On Friday before the Labor Day holiday, the third edition of the Islamic State’s glossy English-language magazine hit the Internet.
It’s called Dabiq, named after a small town in Syria where the Islamic State believes that the final battle for the world will begin. The third edition is titled A Call to Hijrah — “hijrah” means “the path to jihad.”
As we reported Friday, the magazine includes a lengthy statement said to be from James Foley, whom IS had beheaded in the days before A Call to Hijrah was released. It also calls President Barack Obama an “apostate,” which according to Islamic law marks him for death. IS may believe that Obama is a Muslim apostate because his father and grandfather were Muslims, or because he was educated in an Islamic school as a child in Indonesia, or both, and now states that he is a Christian.
In its opening chapters, Dabiq stakes the Islamic State’s claim that it is unique in all of history.
That is from page four, which includes an undated photo of IS leader Abu Bakr al-Baghdadi. He is probably the “unknown man” that the text above refers to, because until the rise of the Islamic State he has not been the worldwide known figure that Osama bin Laden was for al Qaeda until his death.
Dabiq states if one were to travel to the Islamic State’s units on the front-lines in Syria and Iraq, they would see that the “soldiers and commanders [are] of different colors, languages and lands: the Najdi, the Jordanian, the Tunisian, the Egyptian, the Somali, the Turk, the Albanian, the Chechen, the Indonesian, the Russian, the European, the American, and so on. They left their families and their lands to renew the state of the muwahhidin in Sham, and they had never known each other until they arrived in Sham!”

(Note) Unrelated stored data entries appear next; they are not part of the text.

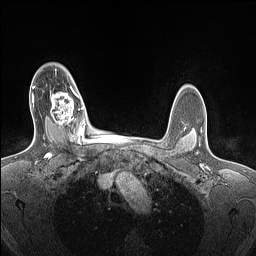
Breast MRI (dynamic contrast-enhanced), one axial slice; dynamic contrast-enhanced series, time point 2 of 7 at this slice position (early post-contrast); 1.5 T; TE 1.4 ms, TR 5 ms; 1.5 mm slice thickness; 256 × 256 image matrix, field of view 300 × 300 mm. Female patient.
Annotated regions visible in this slice (semi-automatic segmentation, software-assisted and operator-edited):
- enhancing-tissue mask used for the functional tumour volume (all voxels passing the contrast-enhancement thresholds inside the analysis volume; usually the tumour): box from (x=50, y=86) to (x=84, y=129) px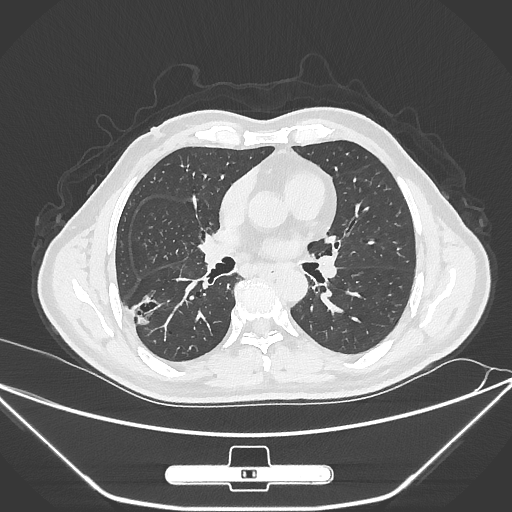
Chest CT, one axial slice; slice 151 of 310 in the series (ordered by position); 120 kVp; lung window (W 1500 / L -600 HU); 1 mm slice thickness; 512 × 512 image matrix, field of view 398 × 398 mm. Male patient, age 71 years. Case-level facts recorded for this patient, not image findings: clinical TNM (as recorded): T1c N0 M0.
Outlined on this slice (bounding box drawn by a radiologist):
- lung tumour (recorded histology: adenocarcinoma): bounding box <127,292,166,330> (left, top, right, bottom; pixels)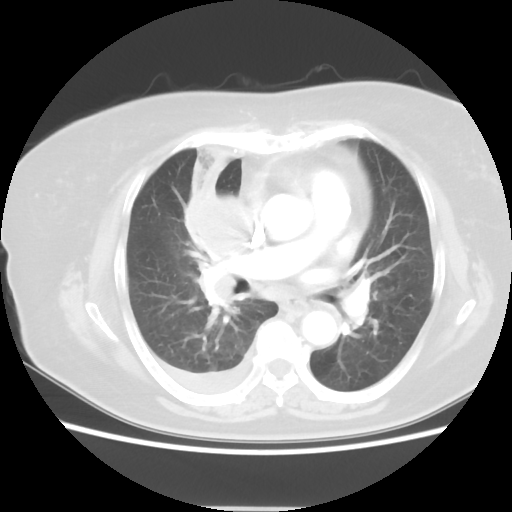
Chest CT, one axial slice; position 26 of 48 along the scan axis; reconstruction kernel STANDARD; lung window (W 1500 / L -600 HU); 5 mm slice thickness; 512 × 512 image matrix, field of view 360 × 360 mm. Female patient, age 73 years. From the clinical record (not read from this slice): clinical TNM (as recorded): T3 N3 M1b; histopathological grade: G3.
Annotated regions visible in this slice (bounding box drawn by a radiologist):
- lung tumour (recorded histology: small cell carcinoma): bounding box [x1, y1, x2, y2] px = [179, 161, 267, 309]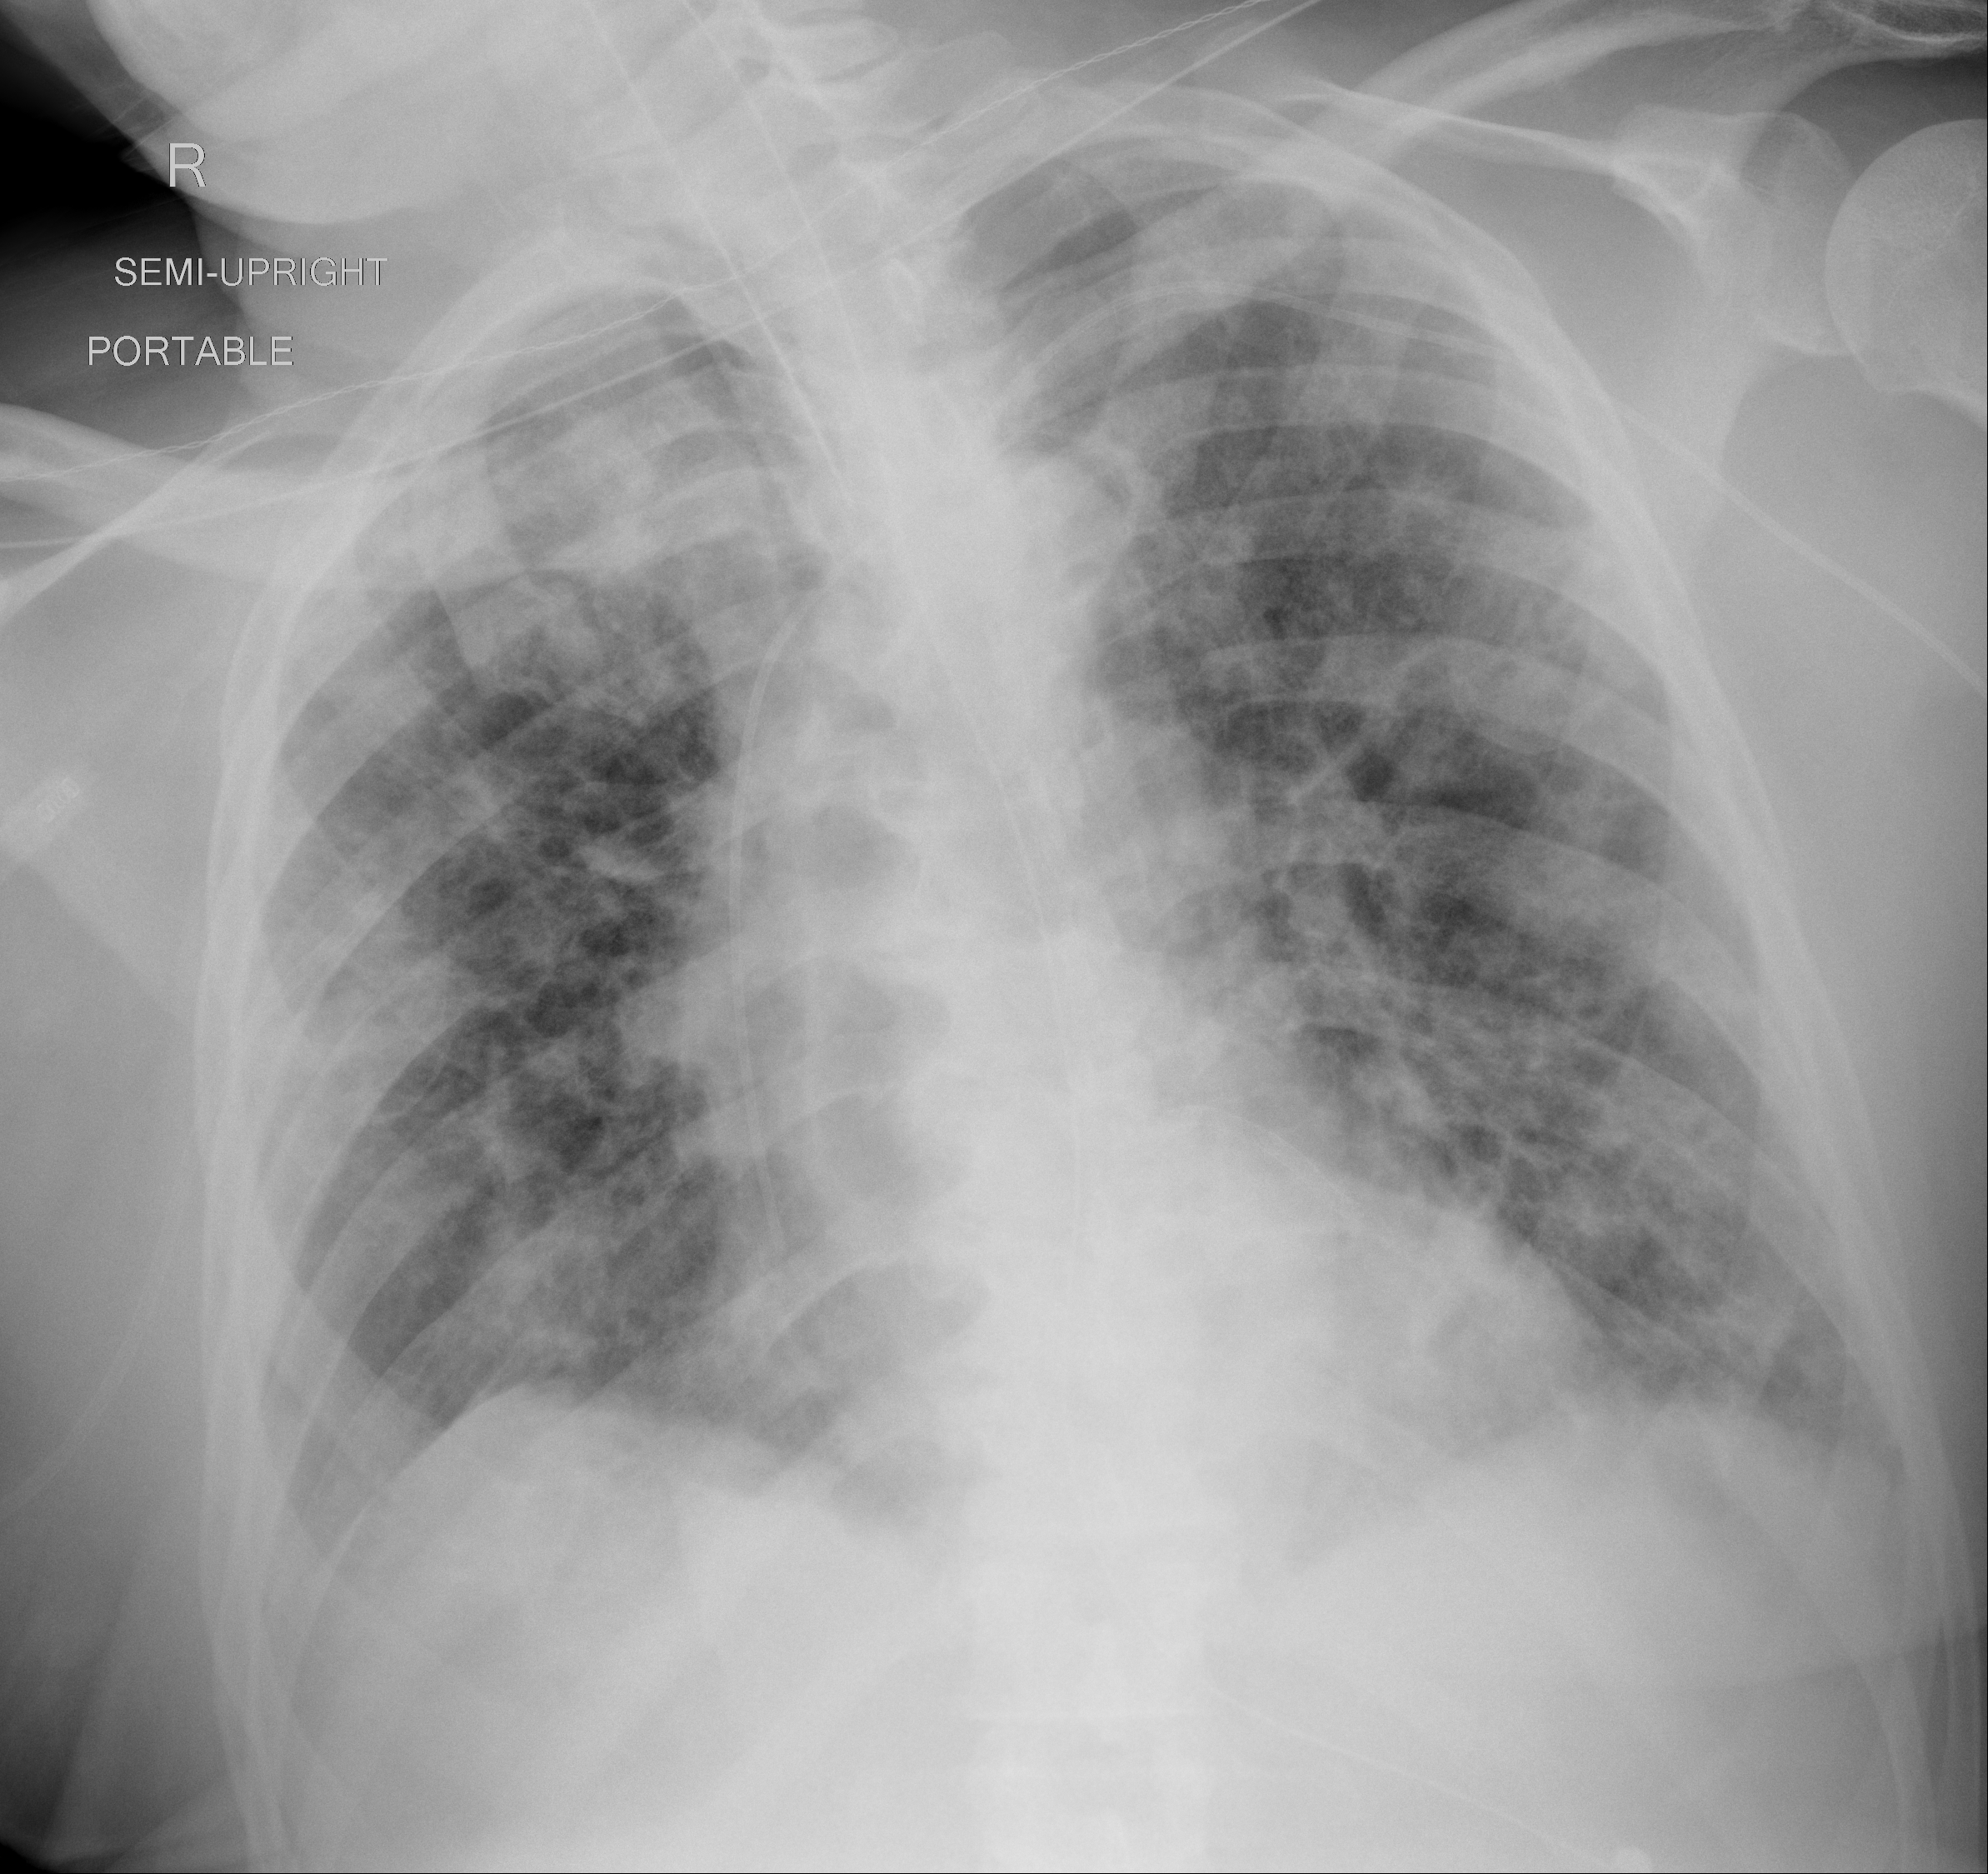
Chest X-ray (portable), AP projection. Male patient, age 64 years; COVID-19 (test-positive).
Radiologist key findings (as recorded): No improvement in the diffuse bilateral patchy infiltrates.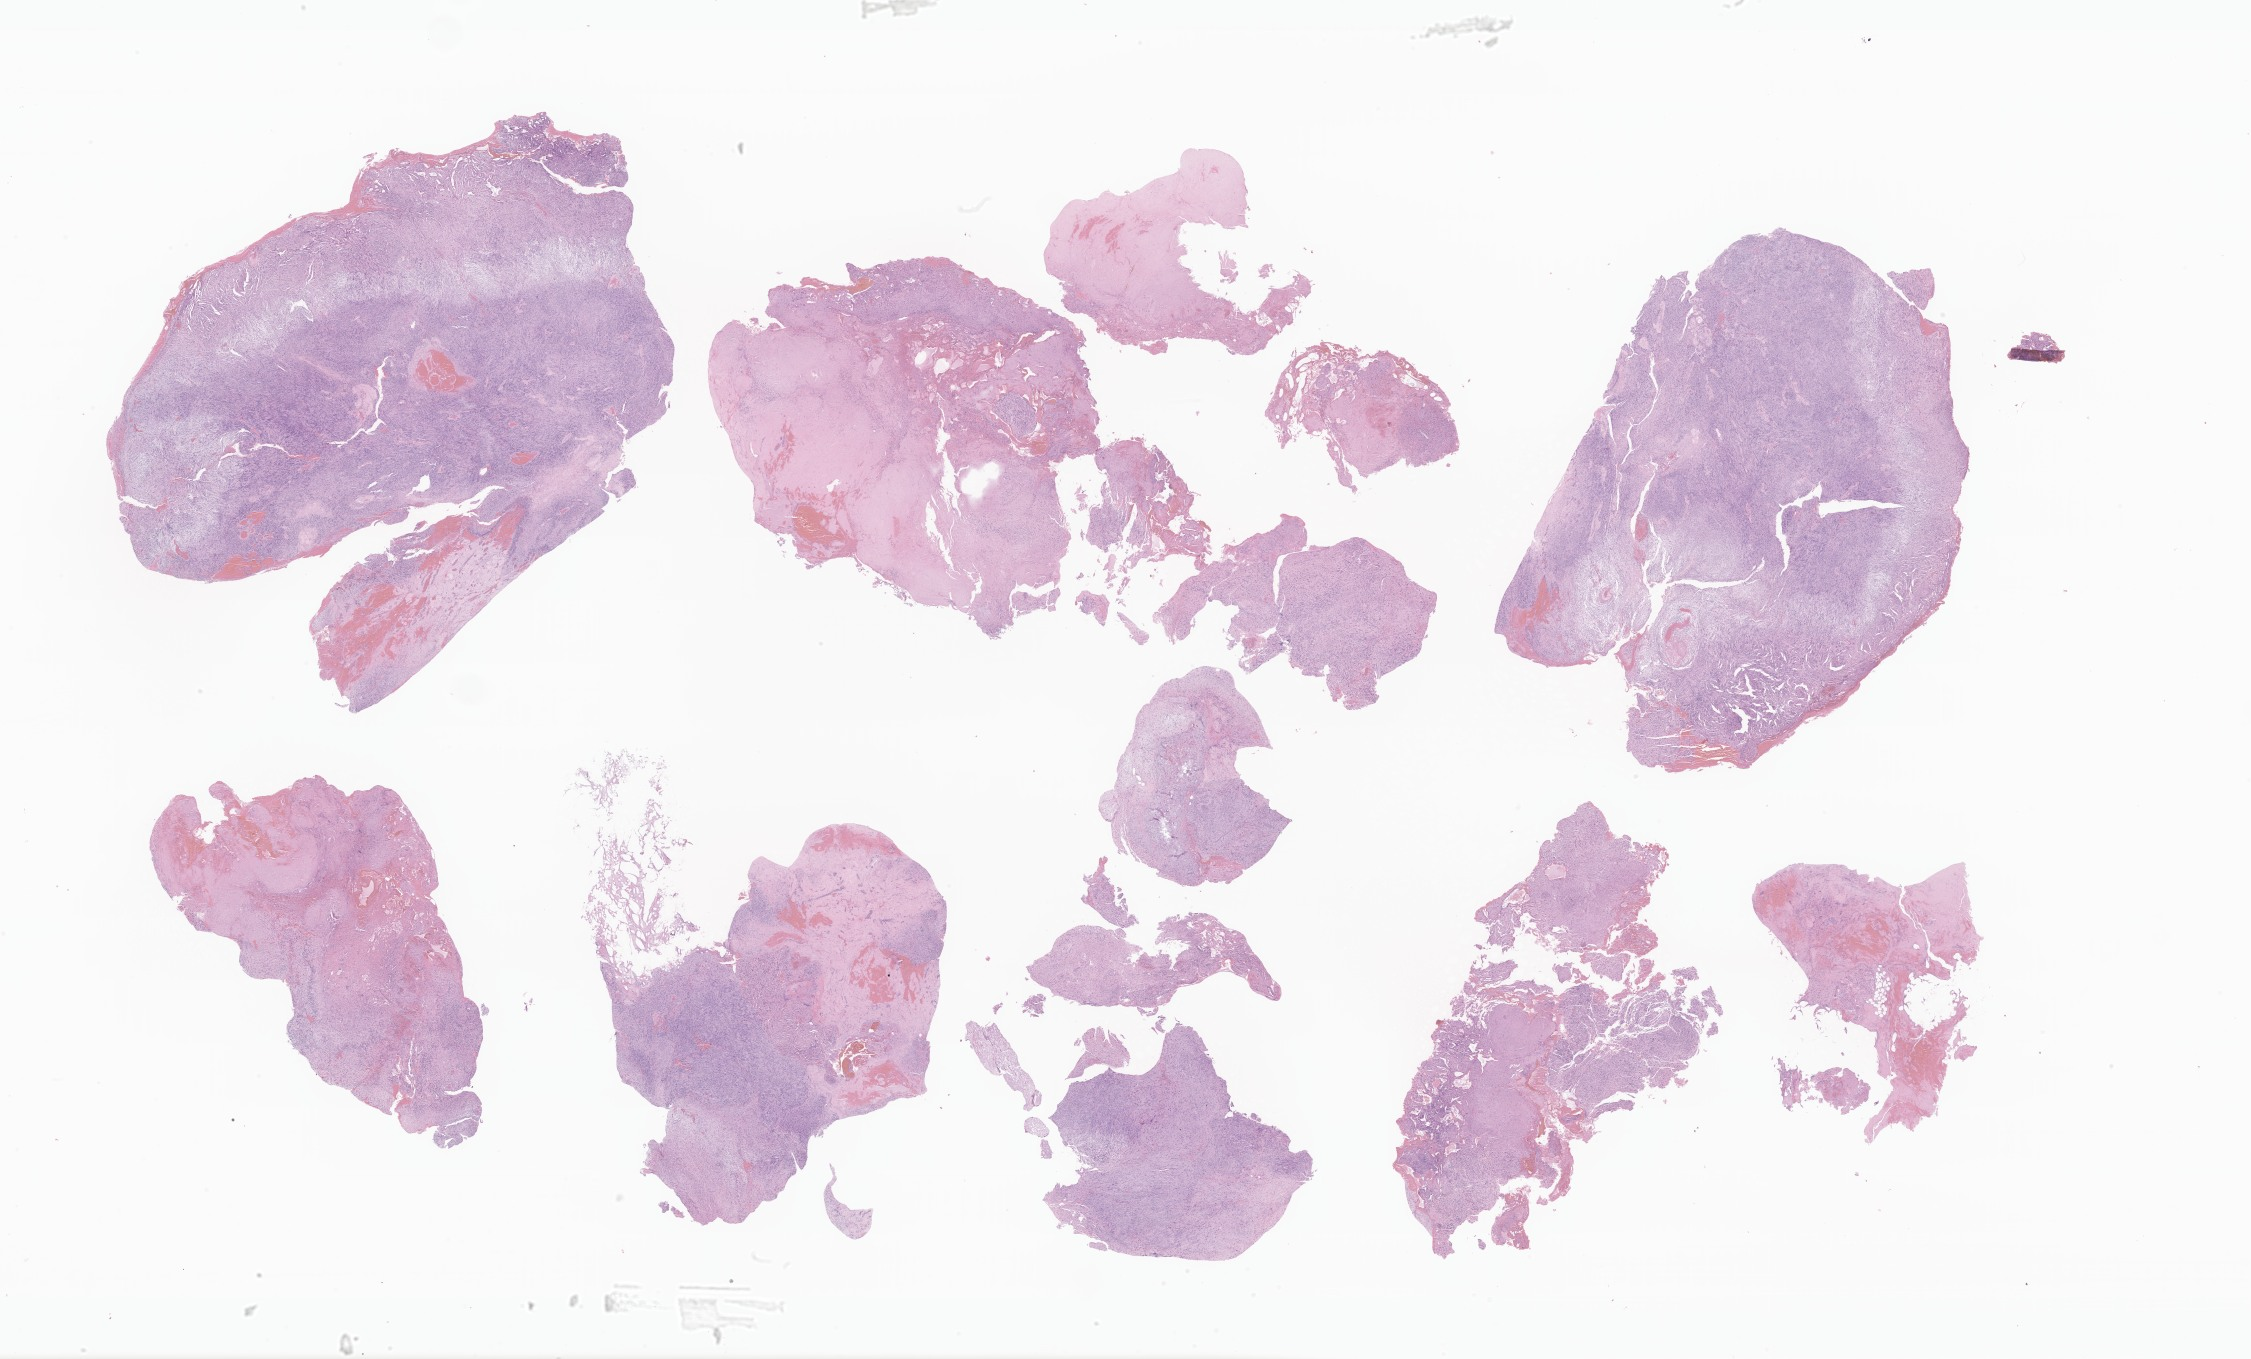
Digitized H&E-stained section of tumor tissue from the brain — low-resolution overview of the scanned area, about 38.0 x 22.9 mm, FFPE section. Female patient, age 205 months (17 years 1 month).
Recorded diagnosis: Neurofibromatosis, NOS.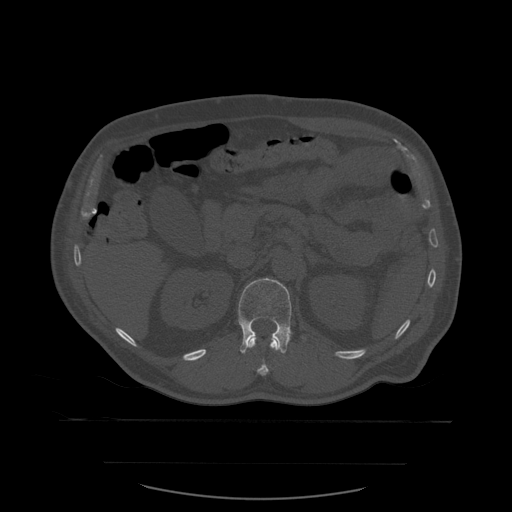
CT including the spine, one axial slice; bone window (W 1800 / L 400 HU); 1.25 mm slice thickness; 512 × 512 image matrix. Patient age 71 years. From the clinical record (not read from this slice): primary cancer: lung; vertebrae with lytic lesions (as recorded): T1, T2, L5, S1.
Structures marked on this image (semi-automatically segmented with operator editing):
- L1 vertebra: box from (x=238, y=278) to (x=292, y=352) px
- T12 vertebra: (x=241, y=334)–(x=286, y=376)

The author goes on to state: “I have no doubt that this state…has become the largest collection of muhajirin in the world, is a marvel of history that has only come about to pave the way for al-Malhamah al-Kubra (the grand battle prior to the Hour).”
Part 2 of Dabiq, which begins on page 6, continues in this vein, extolling its jihadists. It connects Ibn Masud, who lived in the time of Mohammed, to al Qaeda in Iraq leader Abu Musab al-Zarqawi, who also praised foreign fighters who joined the al Qaeda cause in Iraq. Part 2 endeavors to put the Islamic State squarely into Islamic history, in the mainstream, as inheritors of the mantle left by Mohammed himself and carried out by Zarqawi and now al-Baghdadi.
As a propaganda and recruitment tool, Dabiq is impressive. It is well-produced and takes the time to explain many Islamic concepts that even Muslims who grew up in the West might not be familiar with. The magazine’s characterization of the Islamic State as a multi-national and multi-ethnic melting pot, coupled with photos of smiling IS warriors, is an overt pitch to westerners who have been steeped in multiculturalism in schools and media for decades. IS is pitching itself as the joyous fulfillment of the West’s ideal to bring all races, nationalities and cultures together to live side-by-side in harmony.
The Islamic State’s harmony depends not on voluntary assimilation and tolerance, but on exterminating everyone and everything that it deems haram — sinful.